1640’larda tahta çitler, kolonideki arazileri ve konutları gösteriyordu. Daha sonra Hollanda Batı Hindistan Kumpanyası adına çalışan Peter Stuyvesant, 1652’de esir olan Afrikalıları kullanarak bir duvar inşa etti. Bu duvar 710 metre uzunluğundaydı ve 4.6 metrelik kalaslardan oluşuyordu. Duvar, o zamanlar kıyı şeridi olan Pearl Street’te başladı ve Hint yolu Broadway’i geçip diğer kıyı şeridinde (bugünkü Trinity Place) sona erdi. Wall Street adı ise bu duvardan geliyor. Wall İngilizcede ‘duvar’, street ise ‘sokak’ anlamını taşıyor.
Duvar 1699 yılında kaldırıldı
Bu dönemde tüccarlar hisse ve bono alıp satmak için farklı noktalarda toplanırdı. Wall Street aynı zamanda mal sahiplerinin, kölelerini günlük veya haftalık olarak kiralayabilecekleri bir pazar yeriydi. Duvar 1699’da kaldırıldı ve 1700’de yeni bir Belediye Binası inşa edildi.
Kölelik, 1626 yılında Manhattan’a getirildi fakat burası 1711’de şehrin ilk resmi köle pazarı oldu. Köle pazarı, Wall ve Pearl Streets’in köşesinde 1711’den 1762’ye kadar faaliyet gösterdi. Şehir, orada alınıp satılan her kişiye vergi uygulayarak köle satışından doğrudan yararlandı.

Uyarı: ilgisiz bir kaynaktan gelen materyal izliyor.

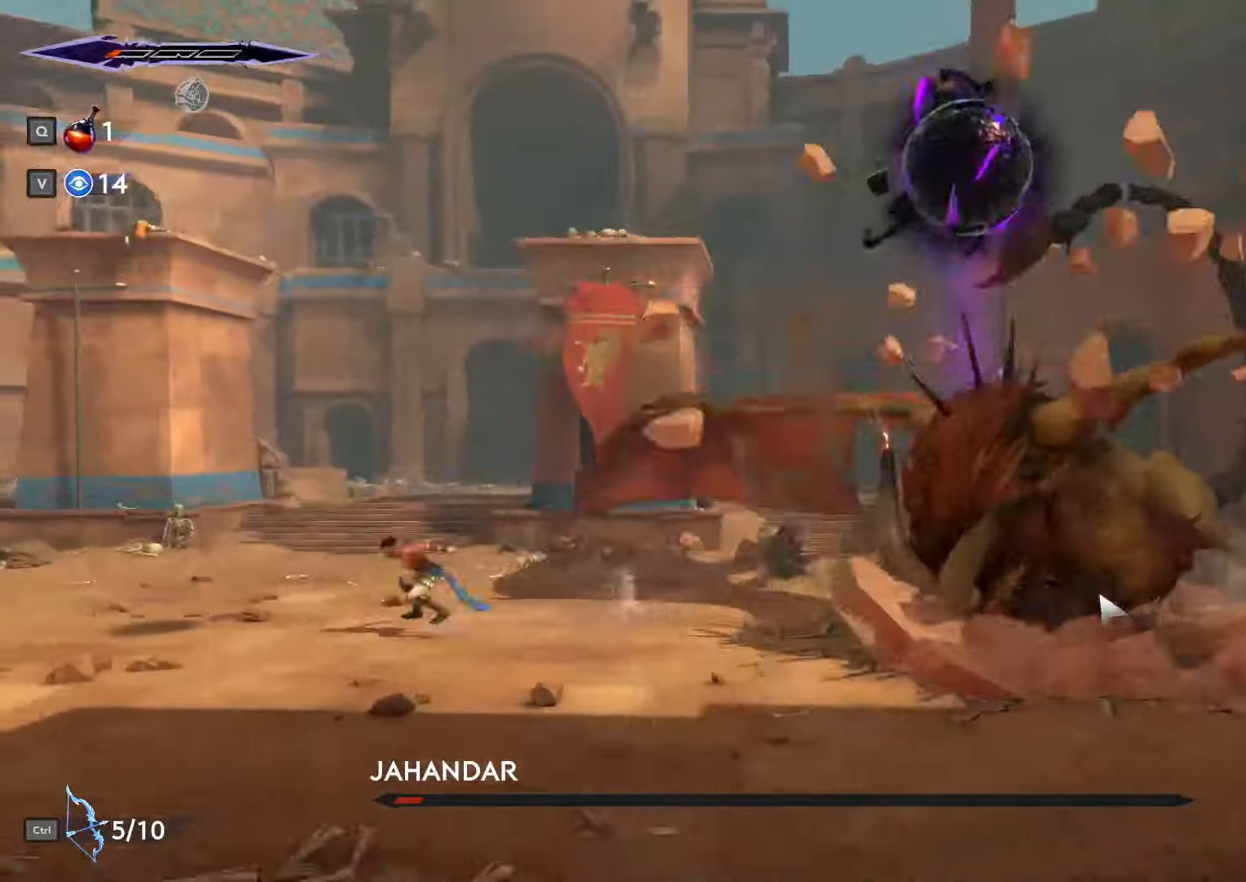
{"keys": ["d"], "mouse": ["left"], "events": [[33, "shift_l", "down"], [100, "space", "up"], [300, "shift_l", "up"], [500, "mouse_left", "down"]]}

18. yüzyılın sonlarında bir çınar ağacının altında yapılan anlaşma ile Wall Street şekillenmeye başladı
18. yüzyılın sonunda tüccarlar ve spekülatörler menkul kıymet ticareti yapmak için bir çınar ağacının altında toplanıyorlardı. Tüccarlar, 1792 yılında New York Borsası’nın kökeni olan Buttonwood Anlaşması’nı (Çınar Ağacı Anlaşması) yaptılar. İşte o gün Wall Street oluşmaya başladı. Anlaşmanın amacı, piyasayı bir komisyon yapısıyla daha “yapılandırılmış” ve “manipülatif açık artırmalar olmadan” yapmaktı. Anlaşmayı imzalayan kişiler, birbirlerinden standart bir komisyon oranı tahsil etmeyi kabul etti. İmzalamayan kişiler de katılabiliyordu, ancak bu durumda işlem için daha yüksek bir komisyon vermeleri gerekiyordu.

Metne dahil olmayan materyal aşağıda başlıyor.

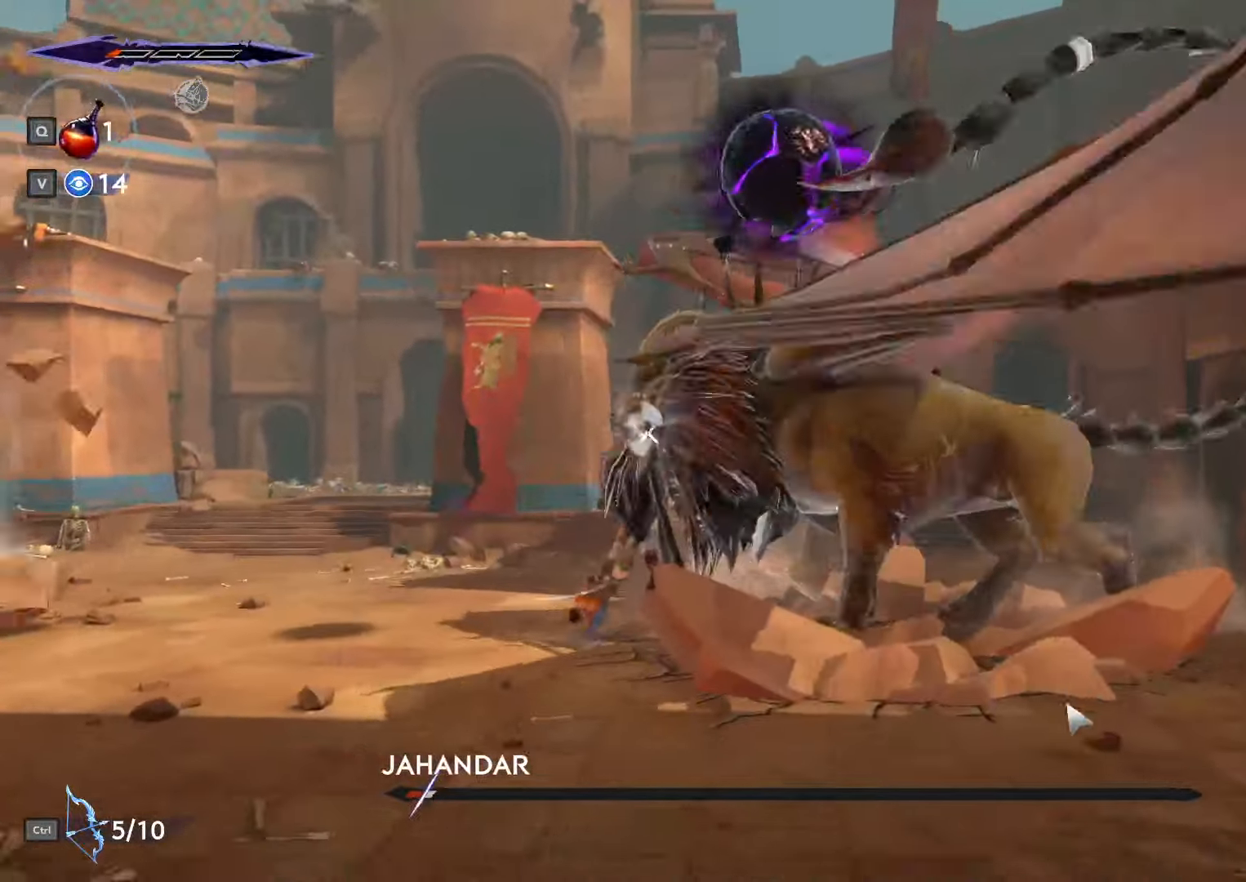
{"keys": ["d", "space"], "mouse": [], "events": [[66, "mouse_left", "down"], [66, "space", "down"], [166, "mouse_left", "up"], [166, "space", "up"], [200, "mouse_left", "down"], [233, "space", "down"], [300, "mouse_left", "up"], [300, "space", "up"], [366, "mouse_left", "down"], [366, "space", "down"], [433, "mouse_left", "up"], [466, "space", "up"], [500, "space", "down"]]}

19. yüzyılda konut ve işletmelerin sayısı arttı
Wall Street, 19. yüzyılda çok farklı bir bölgeye dönüştü. Yıldan yıla konut ve işletmelerin sayısı arttı. Hal böyle olunca iş dünyası ağırlık kazanmaya başladı. 19. yüzyılın başlarında Erie Kanalı’nın açılması, New York için iş dünyasında yükselmek anlamına geliyordu. Çünkü bu, Great Lakes’teki (Büyük Göller) limanlara iç su yollarından doğrudan erişimi olan tek büyük doğu limanıydı. Böylece Wall Street, “Amerika’nın para başkenti” oldu.
Tarihçi Thomas Kessner’e göre, 1860 ile 1920 arasında ekonomi “tarımdan sanayiye, sanayiden finansa” değişti ve New York bu değişikliklere rağmen yükselişini sürdürdü. New York, Londra’dan sonra dünyanın en büyük ikinci finans başkentiydi.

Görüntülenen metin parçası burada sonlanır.